Erfahrungen zu Romiplostim

Das Publikum ist interessiert an Erfahrungen zu Romiplostim, einem Thrombopoietin-Rezeptor-Agonisten. Prof. Kohn hat diesen bei mehreren Patienten mit ITP eingesetzt. Es wirkt bei einigen Hunden gut, allerdings handelt es sich eine um eine sehr kostenintensive Dauertherapie. Auf die Splenektomie angesprochen erklärt Prof. Kohn, dass dies nur die allerletzte Option sein sollte. Es kann zu Rezidiven kommen, obwohl die Milz entfernt ist. Denn auch in der Leber können Thrombozyten phagozytiert werden.

Zum Thema Bluttransfusionen wird Dr. Sigrist befragt. Sie setzt am liebsten frisch gewonnenes Vollblut ein. Patienten mit ernsten Thrombozytopenien haben meist durch Blutungen eine leichte bis schwere Anämie und profitieren davon, dass auch Erythrozyten zugeführt werden. Bluttransfusionen führen leider in dem meisten Fällen nur zu einem sehr geringen Anstieg der Thrombozytenzahlen beim Empfänger. Hinzu kommt, dass Blutplättchen eine kurze Lebenszeit (unter 24 h) besitzen. Aber die Transfusion kann dem Patienten Zeit verschaffen, bis die Medikamente zur Wirkung kommen, und bereits eine geringe Steigerung der Thrombozytenzahl kann spontane Blutungen übergangsweise stoppen. Die Expert:innen sind sich einig, dass eine Transfusion wenig sinnvoll ist, wenn der Patient nicht blutet.
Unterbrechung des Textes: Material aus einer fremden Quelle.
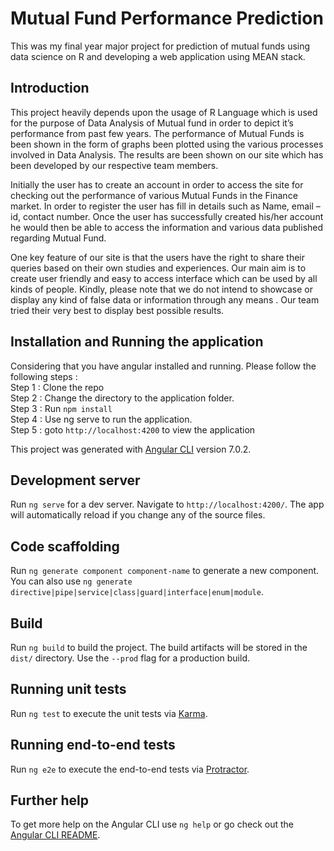 # Mutual Fund Performance Prediction
This was my final year major project for prediction of mutual funds using data science on R and developing a web application using MEAN stack.

## Introduction
This project heavily depends upon the usage of R Language which is used for the purpose of Data Analysis of Mutual fund in order to depict it’s performance from past few years. The performance of Mutual Funds is been shown in the form of graphs been plotted using the various processes involved in Data Analysis. The results are been shown on our site which has been developed by our respective team members.

Initially the user has to create an account in order to access the site for checking out the performance of various Mutual Funds in the Finance market. In order to register the user has fill in details such as Name, email – id, contact number. Once the user has successfully created his/her account he would then be able to access the information and various data published regarding Mutual
Fund.

One key feature of our site is that the users have the right to share their queries based on their own studies and experiences.
Our main aim is to create user friendly and easy to access interface which can be used by all kinds of people. Kindly, please note that we do not intend to showcase or display any kind of false data or information through any means . Our team tried their very best to display best possible results.

## Installation and Running the application
Considering that you have angular installed and running. Please follow the following steps : <br />
Step 1 : Clone the repo <br />
Step 2 : Change the directory to the application folder. <br />
Step 3 : Run `npm install` <br />
Step 4 : Use ng serve to run the application. <br />
Step 5 : goto `http://localhost:4200` to view the application <br />

This project was generated with [Angular CLI](https://github.com/angular/angular-cli) version 7.0.2.

## Development server

Run `ng serve` for a dev server. Navigate to `http://localhost:4200/`. The app will automatically reload if you change any of the source files.

## Code scaffolding

Run `ng generate component component-name` to generate a new component. You can also use `ng generate directive|pipe|service|class|guard|interface|enum|module`.

## Build

Run `ng build` to build the project. The build artifacts will be stored in the `dist/` directory. Use the `--prod` flag for a production build.

## Running unit tests

Run `ng test` to execute the unit tests via [Karma](https://karma-runner.github.io).

## Running end-to-end tests

Run `ng e2e` to execute the end-to-end tests via [Protractor](http://www.protractortest.org/).

## Further help

To get more help on the Angular CLI use `ng help` or go check out the [Angular CLI README](https://github.com/angular/angular-cli/blob/master/README.md).
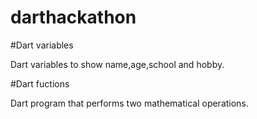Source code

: # darthackathon

#Dart variables

Dart variables to show name,age,school and hobby.

#Dart fuctions

Dart program that performs two mathematical operations.

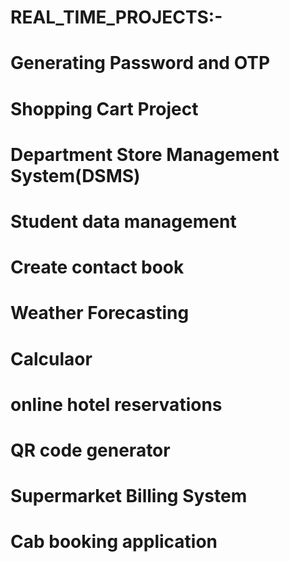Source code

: # REAL_TIME_PROJECTS:-
# Generating Password and OTP  
# Shopping Cart Project         
# Department Store Management System(DSMS)
# Student data management
# Create contact book
# Weather Forecasting
# Calculaor
# online hotel reservations
# QR code generator
# Supermarket Billing System
# Cab booking application
 
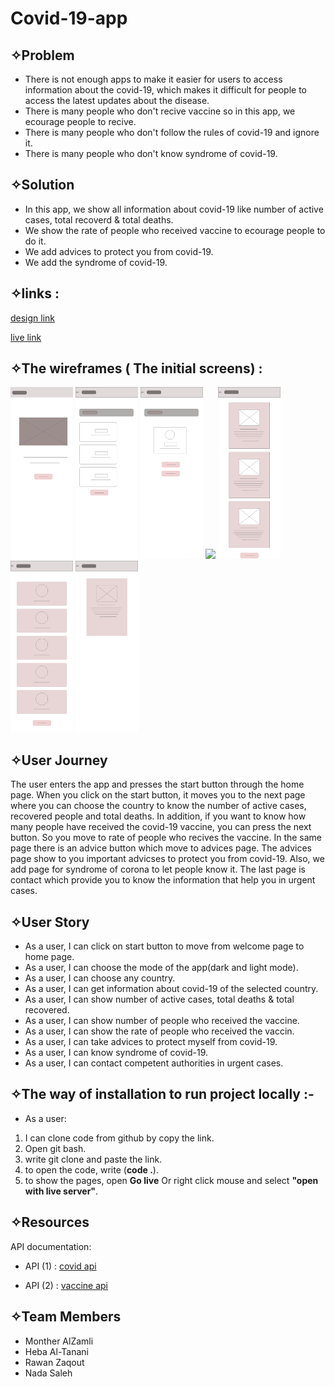# Covid-19-app

## ✧Problem

- There is not enough apps to make it easier for users to access information about the covid-19, which makes it difficult for people to access the latest updates about the disease.
- There is many people who don't recive vaccine so in this app, we ecourage people to recive.
- There is many people who don't follow the rules of covid-19 and ignore it.
- There is many people who don't know syndrome of covid-19.

## ✧Solution

- In this app, we show all information about covid-19 like number of active cases, total recoverd & total deaths.
- We show the rate of people who received vaccine to ecourage people to do it.
- We add advices to protect you from covid-19.
- We add the syndrome of covid-19.

## ✧links :

[design link](https://www.figma.com/file/xGo4z5C2UQMyTqf2TKuDFK/Covid-19-Team4?node-id=0%3A1)

[live link](https://gsg-fc03.github.io/Covid-19-app/)

## ✧The wireframes ( The initial screens) :

   <div>  
<img  width="100" src="assets/splash.png" >
<img  width="100"src="assets/home page.png">
<img width="100" src="assets/Covid Vaccine Tracker.png">
<img width="100" src="assets/Covid Vaccine Tracker – 1.png">
<img width="100" src="assets/Symptoms page.png">
<img width="100" src="assets/advice page.png">
<img width="100" src="assets/contact page.png">
</div>

## ✧User Journey

The user enters the app and presses the start button through the home page.
When you click on the start button, it moves you to the next page where you can choose the country to know the number of active cases, recovered people and total deaths.
In addition, if you want to know how many people have received the covid-19 vaccine, you can press the next button. So you move to rate of people who recives the vaccine. In the same page there is an advice button which move to advices page. The advices page show to you important advicses to protect you from covid-19.
Also, we add page for syndrome of corona to let people know it.
The last page is contact which provide you to know the information that help you in urgent cases.

## ✧User Story

- As a user, I can click on start button to move from welcome page to home page.
- As a user, I can choose the mode of the app(dark and light mode).
- As a user, I can choose any country.
- As a user, I can get information about covid-19 of the selected country.
- As a user, I can show number of active cases, total deaths & total recovered.
- As a user, I can show number of people who received the vaccine.
- As a user, I can show the rate of people who received the vaccin.
- As a user, I can take advices to protect myself from covid-19.
- As a user, I can know syndrome of covid-19.
- As a user, I can contact competent authorities in urgent cases.

## ✧The way of installation to run project locally :-

- As a user:

1. I can clone code from github by copy the link.
2. Open git bash.
3. write git clone and paste the link.
4. to open the code, write (**code .**).
5. to show the pages, open **Go live** Or right click mouse and select **"open with live server"**.

## ✧Resources

API documentation:

- API (1) : [covid api](https://covid-api.mmediagroup.fr/v1/cases)

- API (2) : [vaccine api](https://disease.sh/v3/covid-19/vaccine/coverage/countries?lastdays=1%E2%80%8F)

## ✧Team Members

- Monther AlZamli
- Heba Al-Tanani
- Rawan Zaqout
- Nada Saleh
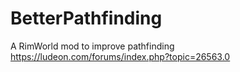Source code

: # BetterPathfinding
A RimWorld mod to improve pathfinding
https://ludeon.com/forums/index.php?topic=26563.0
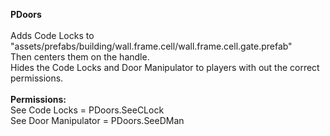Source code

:<p><strong>PDoors</strong><br /><br />Adds Code Locks to "assets/prefabs/building/wall.frame.cell/wall.frame.cell.gate.prefab"<br />Then centers them on the handle.<br />Hides the Code Locks and Door Manipulator to players with out the correct permissions.<br /><br /><strong>Permissions:</strong><br />See Code Locks = PDoors.SeeCLock<br />See Door Manipulator = PDoors.SeeDMan</p>
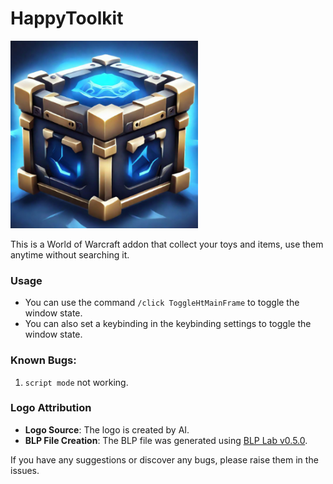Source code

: # HappyToolkit

<img src="./Media/Logo.png" alt="HappyToolkit" width="300" height="300">

This is a World of Warcraft addon that collect your toys and items, use them anytime without searching it.

### Usage
- You can use the command `/click ToggleHtMainFrame` to toggle the window state.
- You can also set a keybinding in the keybinding settings to toggle the window state.

### Known Bugs:
1. `script mode` not working.

### Logo Attribution
- **Logo Source**: The logo is created by AI.
- **BLP File Creation**: The BLP file was generated using [BLP Lab v0.5.0](https://www.hiveworkshop.com/threads/blp-lab-v0-5-0.137599/).

If you have any suggestions or discover any bugs, please raise them in the issues.
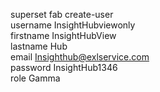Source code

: superset fab create-user \
  username InsightHubviewonly \
  firstname InsightHubView \
  lastname Hub \
  email Insighthub@exlservice.com \
  password InsightHub1346 \
  role Gamma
Wie lange wird therapiert?

Dr. Geisen erklärt, dass das Therapieziel eine Thrombozytenzahl über 100 G/l ist. Ist dies erreicht, kann die Prednisolondosis um etwa 25 % reduziert werden. Bei stabilem Verlauf kann die Dosis alle 14 Tage reduziert werden, zuerst in großen, später in kleineren Schritten, zuletzt ausschleichend. Blutkontrollen müssen regelmäßig, jeweils 7-10 Tage nach der Dosisänderung, durchführt werden. Nicht immer ist das vollständige Absetzen der Medikamente möglich. Etwa die Hälfte aller Patienten benötigt eine langfristige bis lebenslange Therapie.
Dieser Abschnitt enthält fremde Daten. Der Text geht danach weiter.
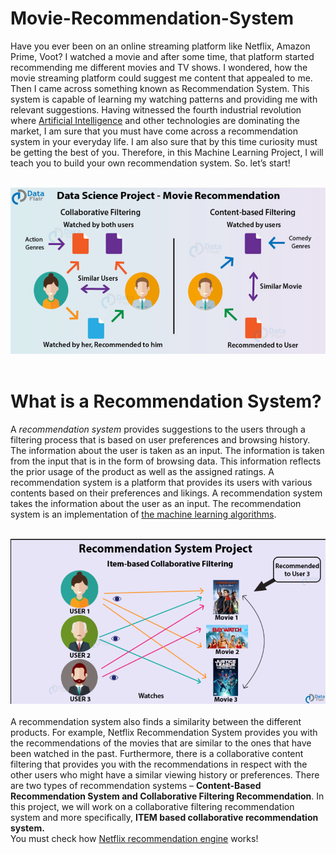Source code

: # Movie-Recommendation-System
Have you ever been on an online streaming platform like Netflix, Amazon Prime, Voot? I watched a movie and after some time, that platform started recommending me different movies and TV shows. I wondered, how the movie streaming platform could suggest me content that appealed to me. Then I came across something known as Recommendation System. This system is capable of learning my watching patterns and providing me with relevant suggestions. Having witnessed the fourth industrial revolution where [Artificial Intelligence](https://builtin.com/artificial-intelligence) and other technologies are dominating the market, I am sure that you must have come across a recommendation system in your everyday life. I am also sure that by this time curiosity must be getting the best of you. Therefore, in this Machine Learning Project, I will teach you to build your own recommendation system. So. let’s start!<br><br>


<img src="images\Screenshot (102).png"></img><br><br>

# What is a Recommendation System?
A <i>recommendation system</i> provides suggestions to the users through a filtering process that is based on user preferences and browsing history. The information about the user is taken as an input. The information is taken from the input that is in the form of browsing data. This information reflects the prior usage of the product as well as the assigned ratings. A recommendation system is a platform that provides its users with various contents based on their preferences and likings. A recommendation system takes the information about the user as an input. The recommendation system is an implementation of <a href="https://machinelearningmastery.com/a-tour-of-machine-learning-algorithms/">the machine learning algorithms</a>.<br><br>


<img src="images\Screenshot (103).png"></img><br><br>
A recommendation system also finds a similarity between the different products. For example, Netflix Recommendation System provides you with the recommendations of the movies that are similar to the ones that have been watched in the past. Furthermore, there is a collaborative content filtering that provides you with the recommendations in respect with the other users who might have a similar viewing history or preferences. There are two types of recommendation systems – **Content-Based Recommendation System and Collaborative Filtering Recommendation**. In this project, we will work on a collaborative filtering recommendation system and more specifically, **ITEM based collaborative recommendation system.**<br>
You must check how <a href="https://medium.com/@springboard_ind/how-netflixs-recommendation-engine-works-bd1ee381bf81">Netflix recommendation engine</a> works!<br>
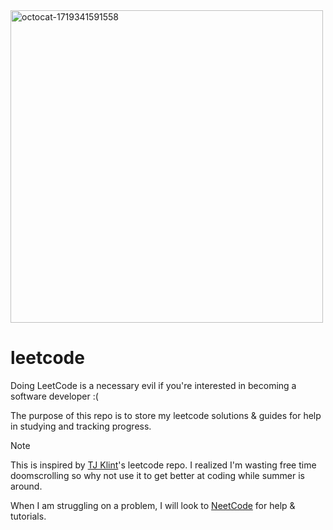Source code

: 
<img src="https://github.com/carsonSgit/leetcode/assets/92652800/52a5d0e7-55f7-41a1-af01-a99d372db22c" alt="octocat-1719341591558" width="500"/>

# leetcode
Doing LeetCode is a necessary evil if you're interested in becoming a software developer :(

The purpose of this repo is to store my leetcode solutions & guides for help in studying and tracking progress. 

> [!NOTE]
> This is inspired by [TJ Klint](https://github.com/tjklint)'s leetcode repo. I realized I'm wasting free time doomscrolling so why not use it to get better at coding while summer is around.
>
> When I am struggling on a problem, I will look to [NeetCode](https://www.youtube.com/@NeetCode) for help & tutorials.
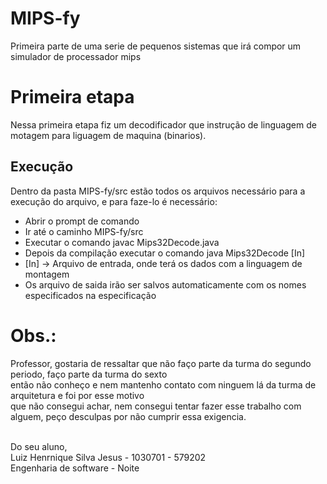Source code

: <h1>MIPS-fy</h1>
Primeira parte de uma serie de pequenos sistemas que irá compor um simulador de processador mips

<h1>Primeira etapa</h1>
Nessa primeira etapa fiz um decodificador que instrução de linguagem de motagem para liguagem de maquina (binarios).

<h2>Execução</h2>
Dentro da pasta MIPS-fy/src estão todos os arquivos necessário para a execução do arquivo, e para faze-lo é necessário:

<ul>
  <li>Abrir o prompt de comando</li>
  <li>Ir até o caminho MIPS-fy/src</li>
  <li>Executar o comando javac Mips32Decode.java</li>
  <li>Depois da compilação executar o comando java Mips32Decode [In]</li>
  <li>[In] -> Arquivo de entrada, onde terá os dados com a linguagem de montagem</li>  
  <li>Os arquivo de saida irão ser salvos automaticamente com os nomes especificados na especificação</li>
</ul>

<h1>Obs.:</h1>
Professor, gostaria de ressaltar que não faço parte da turma do segundo periodo, faço parte da turma do sexto <br>
então não conheço e nem mantenho contato com ninguem lá da turma de arquitetura e foi por esse motivo <br>
que não consegui achar, nem consegui tentar fazer esse trabalho com alguem, peço desculpas por não cumprir essa exigencia. <br> <br>

Do seu aluno, <br>
Luiz Henrnique Silva Jesus - 1030701 - 579202 <br>
Engenharia de software - Noite <br>

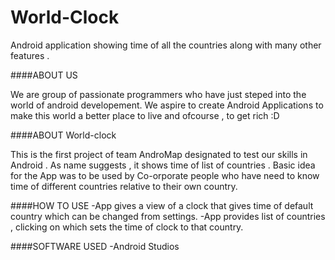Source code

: # World-Clock
Android application showing time of all the countries along with many other features .


####ABOUT US

We are group of passionate programmers who have just steped into the world of android developement. We aspire to create Android
Applications to make this world a better place to live and ofcourse , to get rich :D

####ABOUT World-clock

This is the first project of team AndroMap designated to test our skills in Android . As name suggests , it shows time of list of 
countries . Basic idea for the App was to be used by Co-orporate people who have need to know time of different countries relative to their
own country.

####HOW TO USE
-App gives a view of a clock that gives time of default country which can be changed from settings.
-App provides list of countries , clicking on which sets the time of clock to that country.

####SOFTWARE USED
-Android Studios


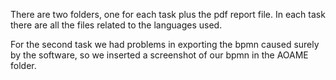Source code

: 
There are two folders, one for each task plus the pdf report file. In each task there are all the files related to the languages ​​used.

For the second task we had problems in exporting the bpmn caused surely by the software, so we inserted a screenshot of our bpmn in the AOAME folder.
Prof. Kohn antwortet auf die Frage nach der Impfung, dass hier, auch wenn in der Tiermedizin nur wenige Daten vorliegen, Vorsicht geboten ist. Die StiKo Vet empfiehlt, sich auf Core-Vaccinen zu beschränken, wenn möglich Titerbestimmungen durchzuführen und die Notwendigkeit der Impfung streng abzuwägen. Es erscheint zudem sinnvoll, die Impfung in ihre Einzelkomponenten zu splitten und die Thrombozytenzahlen vor und nach der Impfung zu kontrollieren.